Что сконструировал плотинный мастер Е. Плохов, согласно отрывку о крепостных изобретателях ниже?

ОТРЫВОК ДЛЯ ЧТЕНИЯ
>>>>

Из крепостных вышло много техников-изобретателей. В XVIII — начале XIX в., от крестьян поступали реальные проекты о способах улучшения земледелия, финансов, торговли, транспорта, сохранения и умножения природных богатств.

Из крепостных крестьян заводчиков Демидовых вышли известные изобретатели паровых машин, строители первой русской и одной из первых в мире железных дорог Е. А. и М. Е. Черепановы. Крепостной мастеровой из Нижнего Тагила Е. М. Артамонов построил велосипед, Е. Г. Кузнецов, крепостной Демидовых,—катальную машину и путемерные дрожки. Плотинный мастер Е. Плохов сконструировал машину для полировки снарядов и картечи. Строителем плотин и каналов был К. К. Ушаков. Уже в начале XIX в. С. И. Бадаев создал новый способ производства стали, братья Дубинины осуществили перегонку нефти. Новые конструкции машин изобрели К. В. Соболев, Л. Л. Шамшуренков. Последний, кроме того, был автором разводных мостов. Крепостной помещицы Засецкой Дм. Петров осуществил передвижение на катках церковного здания (по способу, предвосхитившему современный). А. А. Бабурин, В. Колесников, Д. П. Плигин предложили новые способы производства красителей.

В Останкинском театре сцена могла в короткое время преображаться в парадный зал и затем снова принимать прежний вид благодаря передвижным колоннам, полу и потолку с поднимающимися и опускающимися частями. В устройстве механизмов для этих превращений принимал участие крепостной мастер сцены Ф. И. Пряхин (1751—1805). Он был творцом театральных машин (сохранились машины грома и дождя), позволяющих производить сценические эффекты. В прошлом столяр-краснодеревщик Пряхин создал замечательные паркетные полы Останкинского дворца.

И. А. Батов (1767—1841) изготовлял струнные и клавишные инструменты для музыкантов Шереметевых, а после прекращения театральных постановок в Останкине начал трудиться в Петербурге над производством скрипок. Крепостному мастеру нелегко было добиться признания, поэтому он вынужден был выдавать свои инструменты за итальянские. В дальнейшем искусство Батова обеспечило ему признание и известность в России и за рубежом.

Крестьянину Ивану Мошкину было 43 года, проживал он в селе Ландах Суздальского уезда, где был записан и в подушный оклад. По его собственному признанию, с «самых же еще молодых лет имел склонность к изобретению машин». Мошкин ездил по заводам графа Воронцова, Осокина, Демидовых, на заводы Екатеринбурга продавать «мелочные товары». «Примечая заводские работы», он находил «в них по рассуждению своему некоторые излишества»258. Он изобретал разные машины, делал к ним чертежи. В декабре 1778 г. Мошкин специально приехал в Петербург, чтобы «объявить заводчикам о своем знании к изобретению полезной для раскопки железа машины, кою вместо молотов употребить возможно». План этой машины он показал Никите и Александру Демидовым, Андрею Баташову, Михаилу Федоровичу Соймонову. Никита Демидов обещал давать часть прибыли, которую он будет получать с помощью машины, однако договор заключен не был. Соймонов обещал по приезде из Москвы познакомиться с планом машины.

<<<<

ПРЕДОСТАВЛЕННЫЕ ДАННЫЕ
>>>>

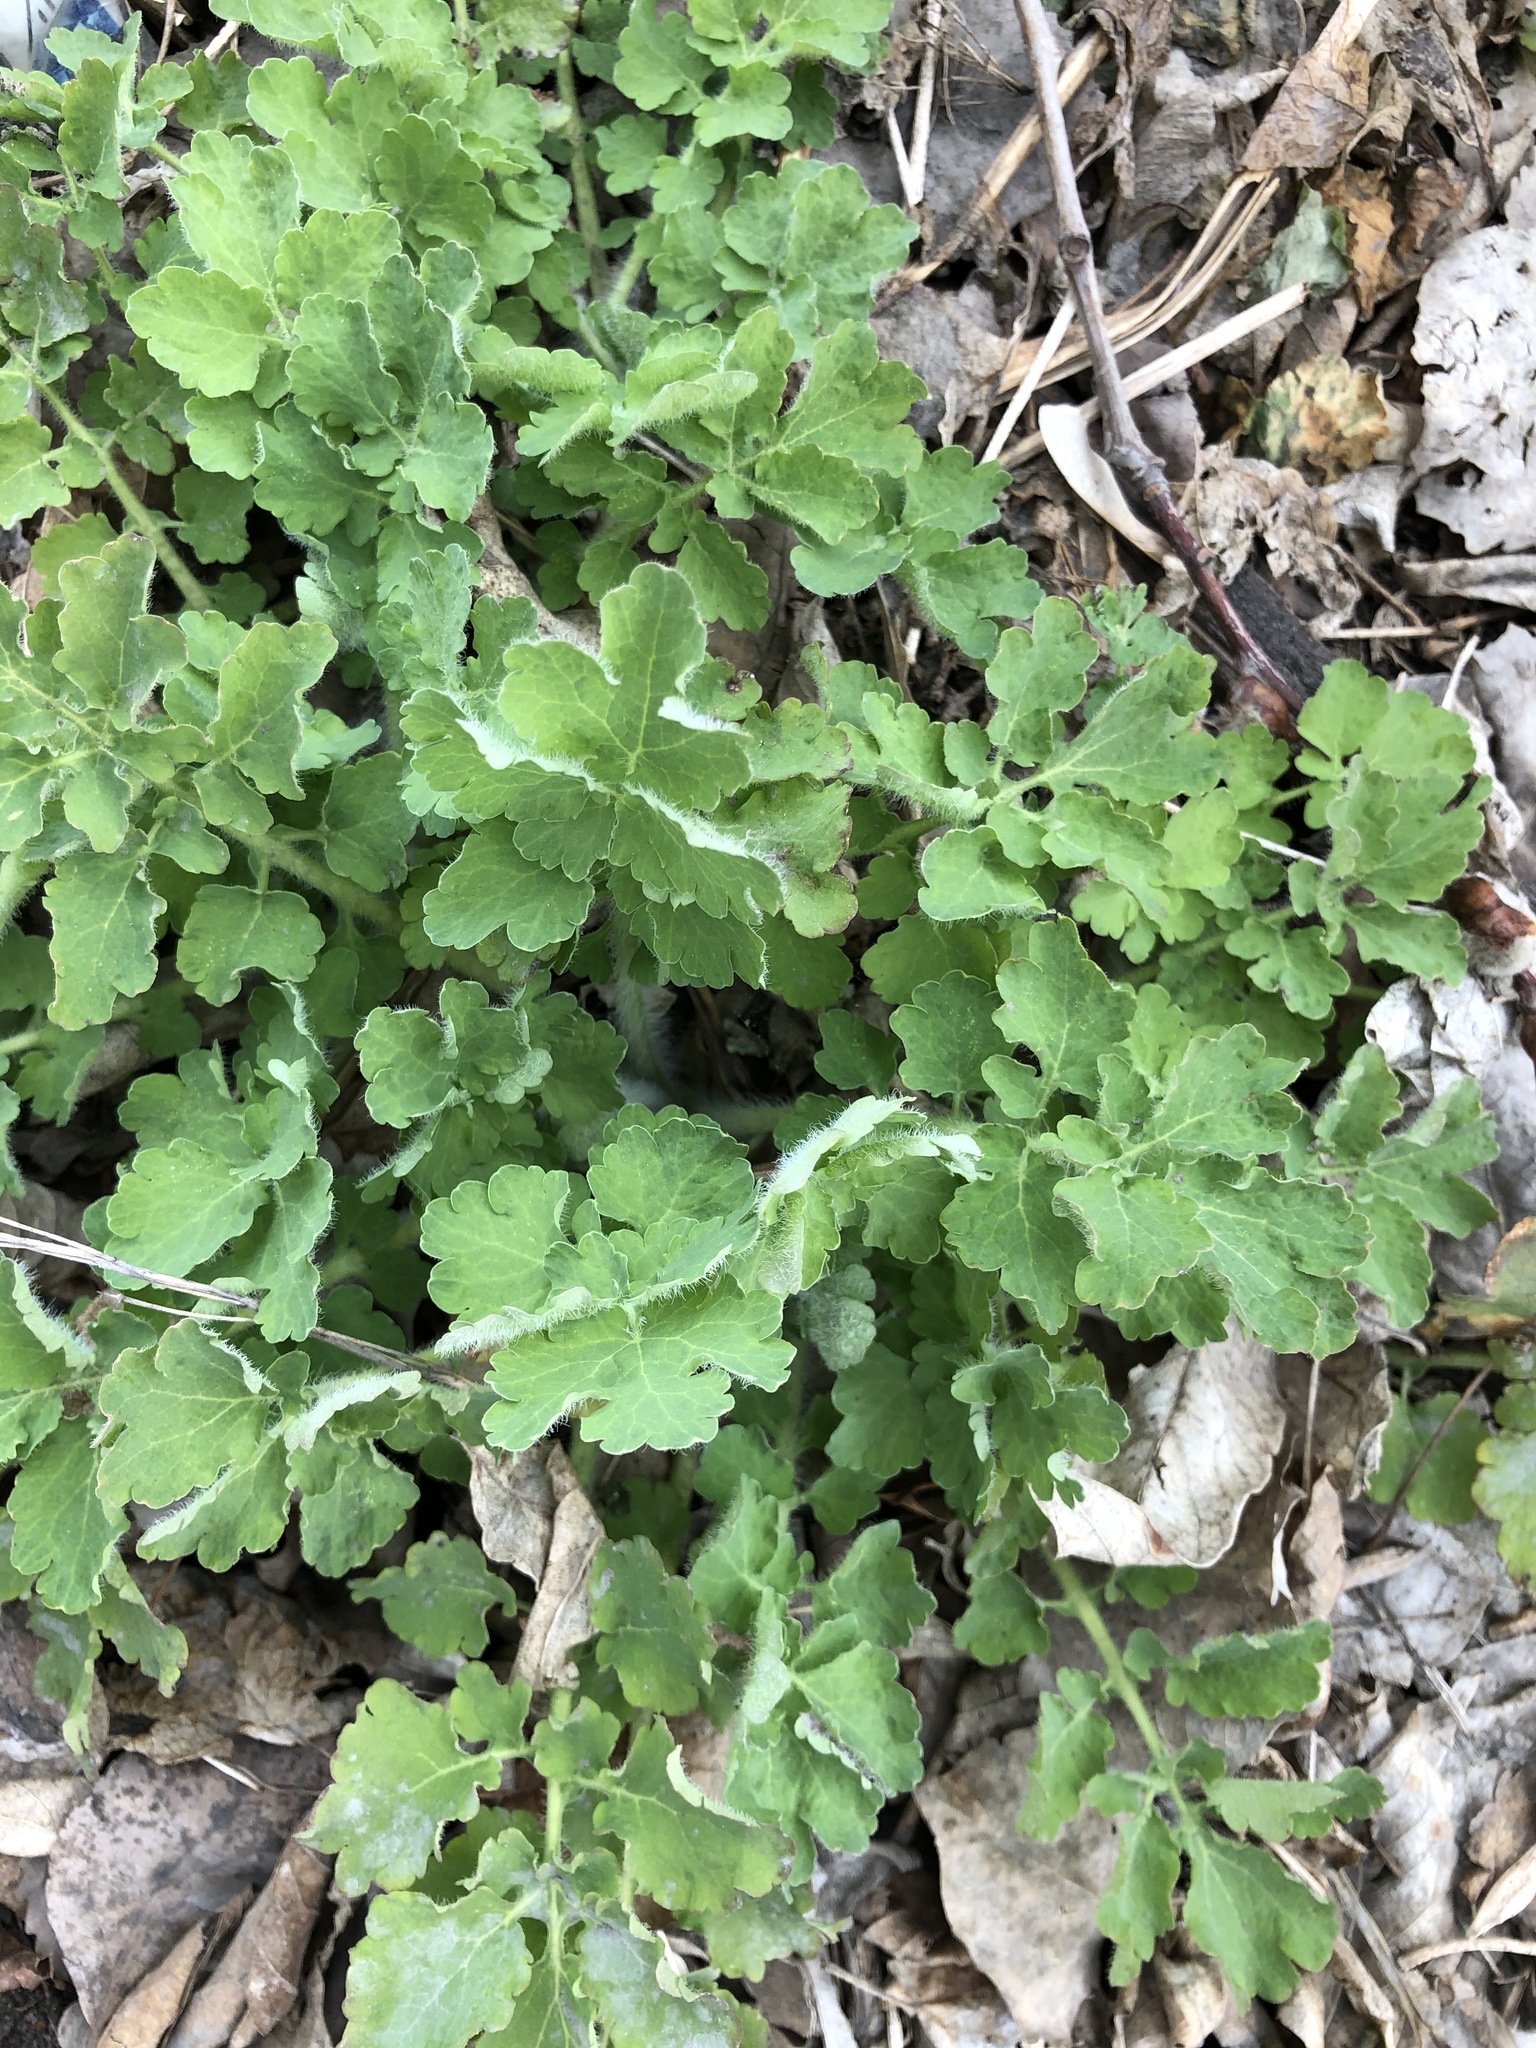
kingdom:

<<<<

ОТВЕТ
Машину для полировки снарядов и картечи.